Lately, the clowning teachers I’ve been learning from most are dolphins (and whales). Dolphins are masters of playfulness. They seek pleasure, have sex for the fun of it, and some believe they get high recreationally (though there’s lots of internet debate on this one). Research has shown that storm severity and rising ocean temperatures results in dolphins increasing their activities of social cohesion — bonding together in deeper play, pleasure, and protection to handle increasingly difficult circumstances. Dolphins have thrived by not just looking out for each other, but caring for other species too, and seemingly doing so without depleting their own abundant energy.
I was introduced to the concept of “dolphin abundance” a few months ago. And I must admit, it’s really been clicking. I’ve had multiple encounters with dolphins and whales, both in my dreams and in real life. And whether by coincidence, manifesting, or hard work, I’m coming into an abundance of values-aligned work and projects right now. What feels especially wild (and a bit unhinged to admit) is that recently, in difficult moments, I’ve been hearing the sound of dolphins laughing — and it’s helped snap me out of the depths of despair.
A key teaching in “dolphin abundance” was on a whale encounter pilgrimage to Baja California Sur with my mom. During the winter months, in a couple of relatively calm bays secluded from the Pacific’s mighty waters, gray whales make themselves at home. It’s here that whales mate, and one year later, give birth and raise their babies. It’s also here that gray whales are their friendliest and most playful with humans, often more than anywhere else on their impossibly long migratory journey.
We learned this may be because whaling has been outlawed in this part of Mexico since the 1870s — multiple whale generations have therefore experienced safety and human trust here (on the contrary, whaling has been banned in the US only since the late 1980s). Held in a geography of safety and trust, adult whales feel safe to teach their babies to play by interacting with us and our human forms. They welcome touch, and nuzzle against boats as a way to learn about their bodies, their range of motion, and their surrounding environment.

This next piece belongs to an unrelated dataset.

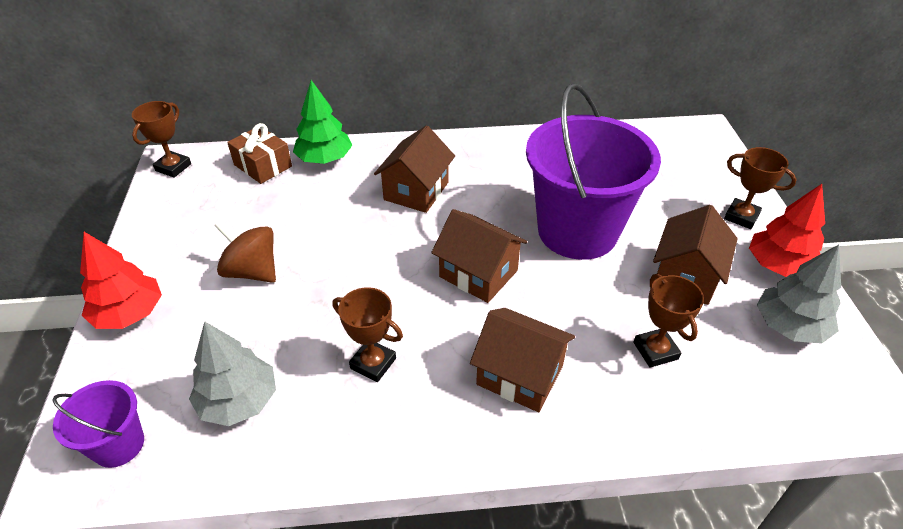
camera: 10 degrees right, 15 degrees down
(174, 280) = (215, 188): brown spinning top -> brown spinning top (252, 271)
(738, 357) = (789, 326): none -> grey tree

It also might simply feel good to them, as it so did to me and my mom to see them so up close and even pet them.
Often, when people hear that grief and loss is at the core of my work practice, the conversation gets serious and somber. They may share a painful story, or say things like, “Oh, that sounds like very distressing work.” Sometimes, certainly. And I know at times I’ve played (!) right into this very idea.
But ideally, I think grief guiding can yield all the more permission for playfulness. Like clowning, grieving is a total suspension of habituated norms — an invitation to stand on our head when the world feels upside-down. To take a cue from the dolphins, as the potentiality of loss increases and the conditions get more unstable, it seems of utmost importance to be in even deeper practices of kinship, care, and play with each other and with ourselves. And as the whales inform us, places and spaces of safety are key to living playfully.
This has helped me do some sifting — shaking out old ideas of fun, of limiting beliefs of where I’m not supposed to play — and am moving into what “fun” looks like now, in this present age and stage of my life and professional practice. My emerging, refreshed sense is an adaptive, responsive kind of play that’s about feeling alive and aligned even through challenges, less than ideal scenarios, and difficult times.
The dolphins and whales, clowns, and communities I look up to all seem to find ways to playfully interact with each other to address fear and learn how to thrive, rather than run away from pain or become completely numb to it. Play in these ways strikes me as critical for getting intimate with our own life force, especially in the face of loss and despair. I’m sure as more shit hits the fan, I might get scared to play again. But hopefully I’ll be able to source some deep knowing from the dolphins and whales that when I open myself up to the creative, playful, and connective, I can more easily suspend my limiting beliefs about what may be possible ahead.